On penalties, the Minister said, “When we will draft the regulation, we will also be looking at penalties on both the person who has uploaded or created a deepfake video, and also against the platform.”
Vaishnaw said deepfake advertisements or misleading promotions are a threat that Indian society is facing currently. “The use of social media ensures that deepfakes can spread rapidly in a more significant manner without any check and go viral. This is why we need to take urgent steps to strengthen trust in society and our democracy.”
Deepfakes shot into prominence after actor Rashmika Mandanna’s digitally-created face was found to have been used in an embarrassing video earlier this month.

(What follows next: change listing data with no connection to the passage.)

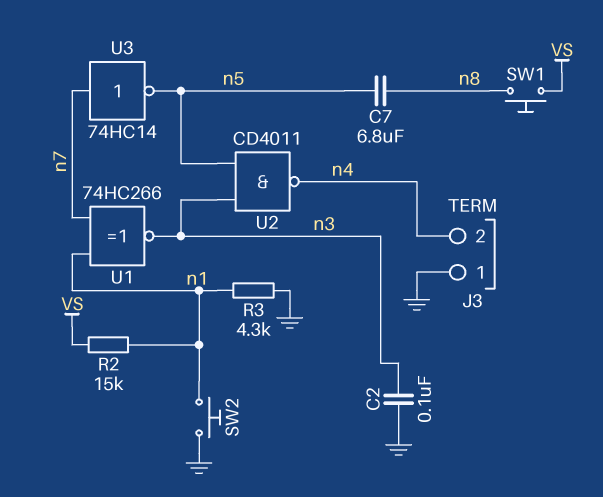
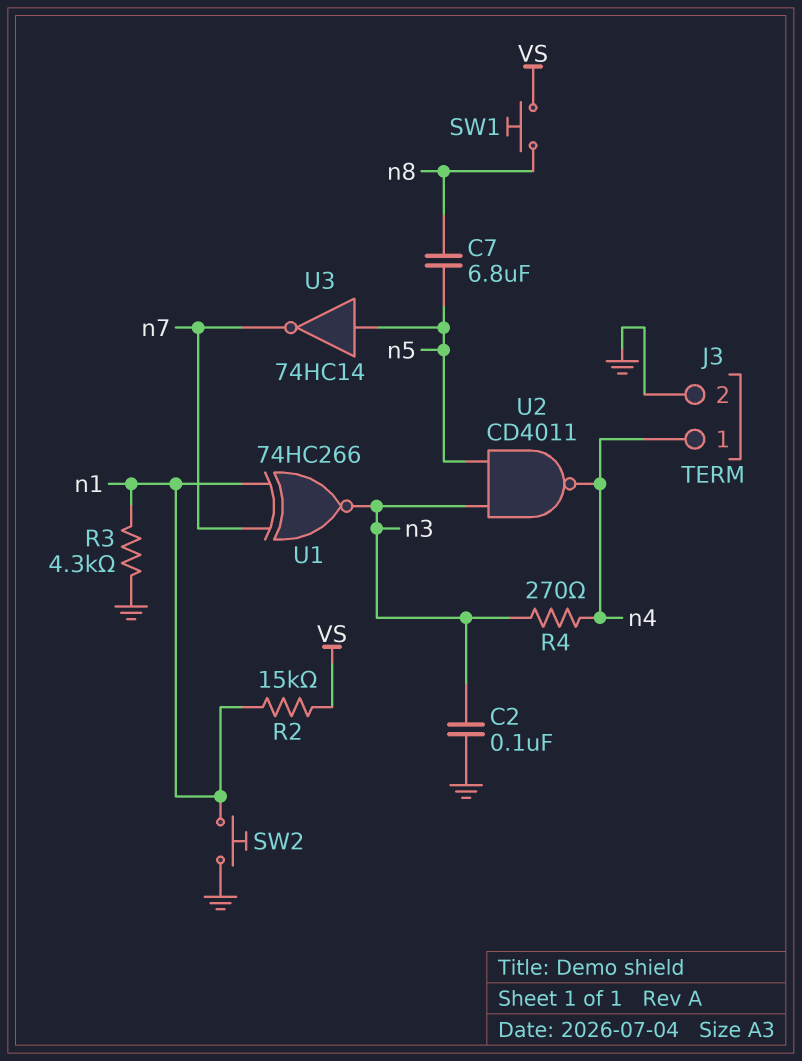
J3 pin 1: GND -> n4
J3 pin 2: n4 -> GND
R4: none -> 270 (n3, n4)
U3: NOT 74HC14 (in n7, out n5) -> NOT 74HC14 (in n5, out n7)

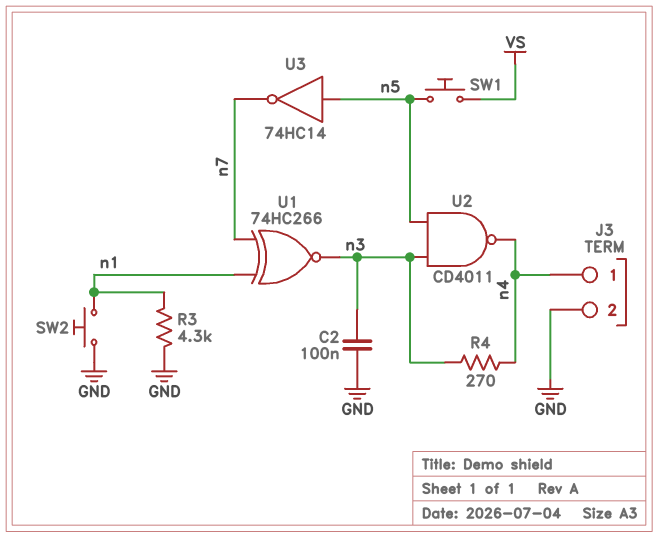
C7: 6.8uF (n5, n8) -> none
R2: 15k (VS, n1) -> none
SW1: button (VS, n8) -> button (VS, n5)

Some other celebrities including Katrina Kaif and Kajol were also reported to be victims of deepfake.
Last week, Prime Minister Narendra Modi also warned about the threat deepfakes pose.
On Saturday, Vaishnaw had warned that social media platforms would lose the immunity they enjoy under the ‘safe harbour’ clause in the IT Act if they fail to take measures against deepfakes.
The next meeting on the matter will be held in the first week of December.
“All the companies have shared our concern. They understand that this is not free speech, that this is something very harmful… they have understood the need for much heavier regulation.”